* BEGIN *

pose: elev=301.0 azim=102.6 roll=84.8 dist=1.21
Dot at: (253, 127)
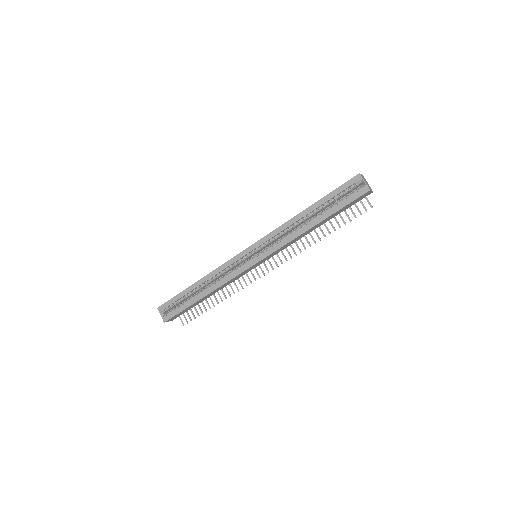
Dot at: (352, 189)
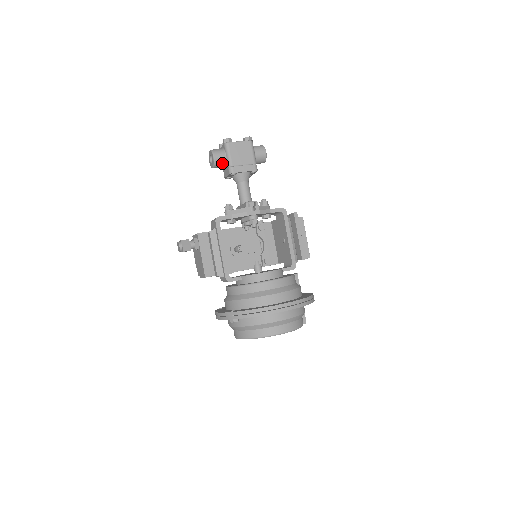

* END *
* BEGIN *

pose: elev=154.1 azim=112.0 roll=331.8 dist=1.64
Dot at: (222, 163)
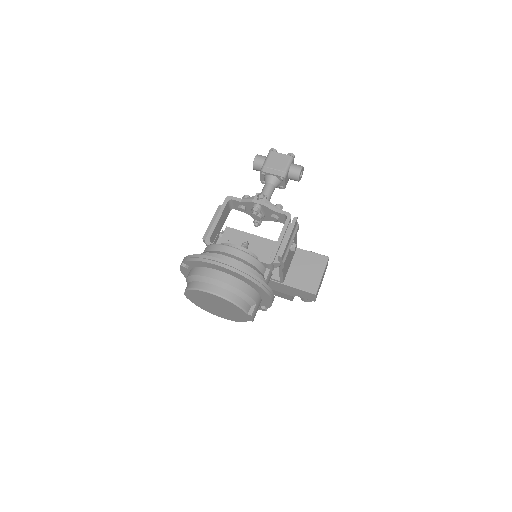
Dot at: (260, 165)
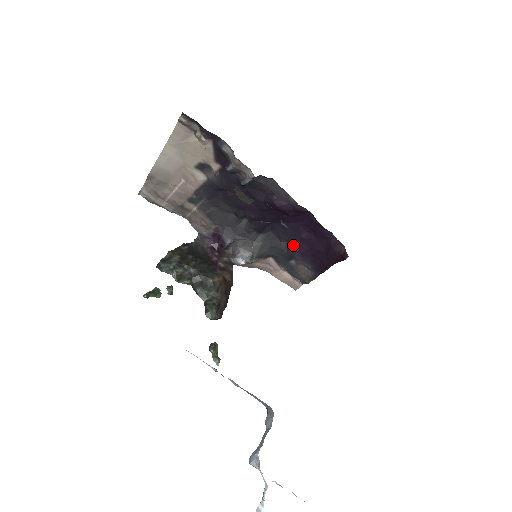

* END *

### EXERCISE DETAILS
Copy back, word for word, the part of the entries that starts with the line containing "pose: elev=301.0 azim=102.6" and ends with the line containing "Dot at: (352, 189)", including both of those lines. Leave the pictures out.

### RESULT
pose: elev=301.0 azim=102.6 roll=84.8 dist=1.21
Dot at: (253, 127)
Dot at: (352, 189)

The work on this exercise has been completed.